We toured to Hippy Bowl to investigate the avalanche activity from 3/15. It was confirmed that the 4 avalanches occurring there were remotely triggered by skiers on the up-track to Common Bowl – over 700′ away.
Mostly overcast and obscured skies with light snowfall. Only a trace accumulation. Winds were light on the ridgeline from the Northeast.
Signs of instability:
Recent avalanches – No. Collapsing – No. Cracking – No.
Snow surface obs:
2″ low density new snow below 1,500′
4″ low density new snow above 2,000′
We dug 3 pits in the area between the trigger and the avalanches in order to gain some insight into the weak layer. We were not able to get any results in our pits and it was a bit of a head scratcher. The suspected weak layer is still the storm snow/old snow interface that sits just above the late Feb crust. This interface was well bonded in the areas we looked and has likely gained much strength since the collapse and subsequent avalanches.

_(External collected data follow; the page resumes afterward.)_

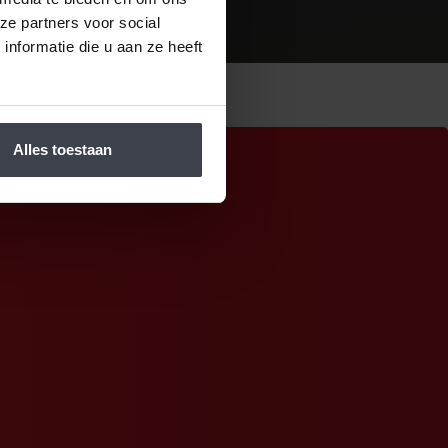
ze partners voor social
nformatie die u aan ze heeft
Alles toestaan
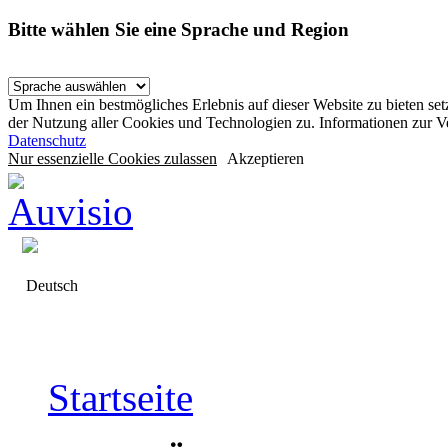
Bitte wählen Sie eine Sprache und Region
Um Ihnen ein bestmögliches Erlebnis auf dieser Website zu bieten se
der Nutzung aller Cookies und Technologien zu. Informationen zur 
Datenschutz
Nur essenzielle Cookies zulassen
Akzeptieren
Deutsch
Startseite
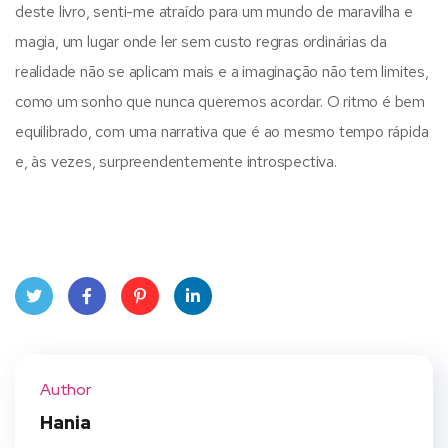
deste livro, senti-me atraído para um mundo de maravilha e
magia, um lugar onde ler sem custo regras ordinárias da
realidade não se aplicam mais e a imaginação não tem limites,
como um sonho que nunca queremos acordar. O ritmo é bem
equilibrado, com uma narrativa que é ao mesmo tempo rápida
e, às vezes, surpreendentemente introspectiva.
Twit
Face
Pint
Linke
ter
book
eres
dIn
Author
t
Hania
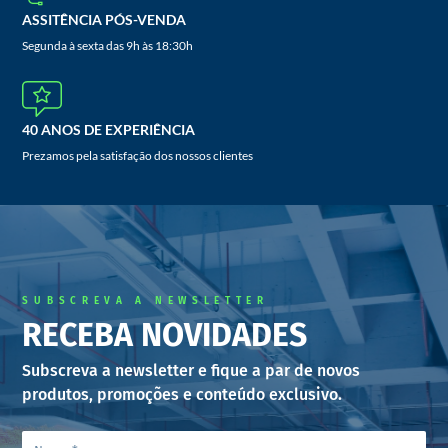
ASSITÊNCIA PÓS-VENDA
Segunda à sexta das 9h às 18:30h
40 ANOS DE EXPERIÊNCIA
Prezamos pela satisfação dos nossos clientes
SUBSCREVA A NEWSLETTER
RECEBA NOVIDADES
Subscreva a newsletter e fique a par de novos
produtos, promoções e conteúdo exclusivo.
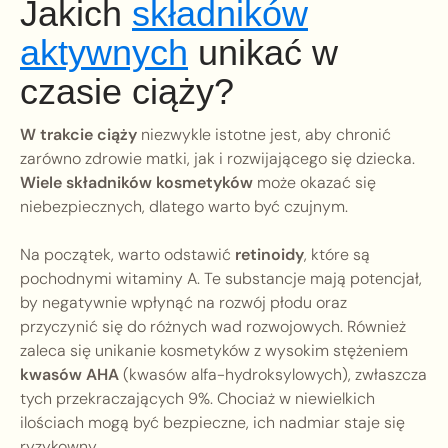
Jakich
składników
aktywnych
unikać w
czasie ciąży?
W trakcie ciąży
niezwykle istotne jest, aby chronić
zarówno zdrowie matki, jak i rozwijającego się dziecka.
Wiele składników kosmetyków
może okazać się
niebezpiecznych, dlatego warto być czujnym.
Na początek, warto odstawić
retinoidy
, które są
pochodnymi witaminy A. Te substancje mają potencjał,
by negatywnie wpłynąć na rozwój płodu oraz
przyczynić się do różnych wad rozwojowych. Również
zaleca się unikanie kosmetyków z wysokim stężeniem
kwasów AHA
(kwasów alfa-hydroksylowych), zwłaszcza
tych przekraczających 9%. Chociaż w niewielkich
ilościach mogą być bezpieczne, ich nadmiar staje się
ryzykowny.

In general, the pack is 150-300cm deep. The top 80-120cm’s is right-side-up storm snow from Mar 10-16 that sits on top of a 10-40cm thick combination of crusts and mixed forms. There is a bit of old rounding surface hoar just under the slab itself. See profile and photo below. All this is on top of the late January melt-freeze layer that makes up the bottom of the pack.